Specifically, if we let Z1 and Z2 be independent standard normal deviates, then the ratio X=Z1/Z2 will follow a Cauchy distribution.

Maybe I'm missing something here (Greta?).
rcauchy would probably work too ;)

So THAT is what it means!!

Is that abbreviation in the general language also as well known as "USA" or "NATO"?
In general language? Probably not. But it's pretty common in stats courses.
 

Dason

Ambassador to the humans
#18
Yes, in stat courses in the English language. Does every participant here on TalkStats comes from a stats course? Or from a class with the English language?
I'm not sure what you're getting at. But I felt pretty safe using CLT in a discussion with spunky.
 

spunky

Super Moderator
#19
Isn't there anybody who is going to suggest Spunky to simulate Cauchy distributed variables as input?
rcauchy would probably work too ;)
Code:
library(copula)
library(psych)

cop1 <- mvdc(normalCopula(c(0.5, 0.5, 0.5), dim=3, dispstr="un"), 
	 c("cauchy", "cauchy", "cauchy"),list(list(location=0, scale=1),
         list(location=0, scale=1), list(location=0, scale=1)))

Q <- rMvdc(1000, cop1)
THERE! THERE YOU HAVE IT! now i have summoned its DARK MAGIC to further taint my thread. just look at these descriptive stats!


Code:
> describe(Q)
  var    n  mean    sd median trimmed  mad     min    max   range   skew kurtosis   se
1   1 1000  1.91 37.16   0.03    0.04 1.44 -167.96 681.39  849.35  14.79    249.4 1.18
2   2 1000 -0.09 21.61  -0.01    0.07 1.44 -480.00 226.15  706.15 -10.85    270.4 0.68
3   3 1000  0.46 34.85   0.02    0.05 1.43 -400.54 805.44 1205.98  11.46    309.2 1.10
look at that! kurtoses over 200! a range of more than a 1000!!
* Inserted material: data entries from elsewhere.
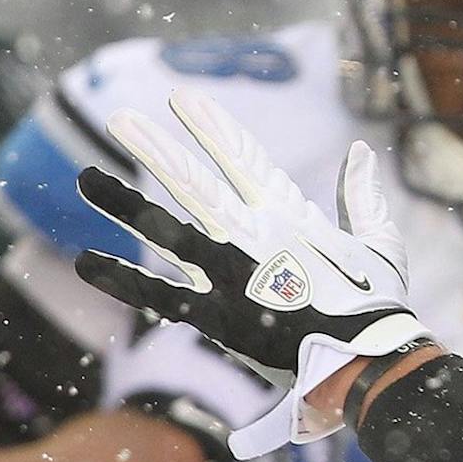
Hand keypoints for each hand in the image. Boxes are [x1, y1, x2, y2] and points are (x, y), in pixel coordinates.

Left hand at [73, 89, 432, 457]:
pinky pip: (159, 295)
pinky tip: (83, 261)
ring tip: (85, 175)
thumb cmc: (375, 308)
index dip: (211, 126)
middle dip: (157, 148)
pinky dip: (121, 279)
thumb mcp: (379, 243)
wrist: (366, 362)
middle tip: (122, 118)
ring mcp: (229, 275)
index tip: (183, 98)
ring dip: (125, 201)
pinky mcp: (216, 315)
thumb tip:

and if we plot variable #3:



LOOK AT IT! IT'S FILTHY! FILTHY!!!! FILTHY!!!

no God or Goddess in this Universe could allow such... such... MONSTROSITY to exist...
 
#20
I'm not sure what you're getting at. But I felt pretty safe using CLT in a discussion with spunky.
You know very well that what I am getting at is that many readers here at TalskStats will not understand what you mean by "CLT" because they have not attended a stats course (where theorem are turned to abbreviations) or been at an English speaking university. Is it clear for you if I talk about CGS or ZGS? (But maybe it it obvious for Karabiner, the last one, that is)

Or do you expect Spunky to be the only reader?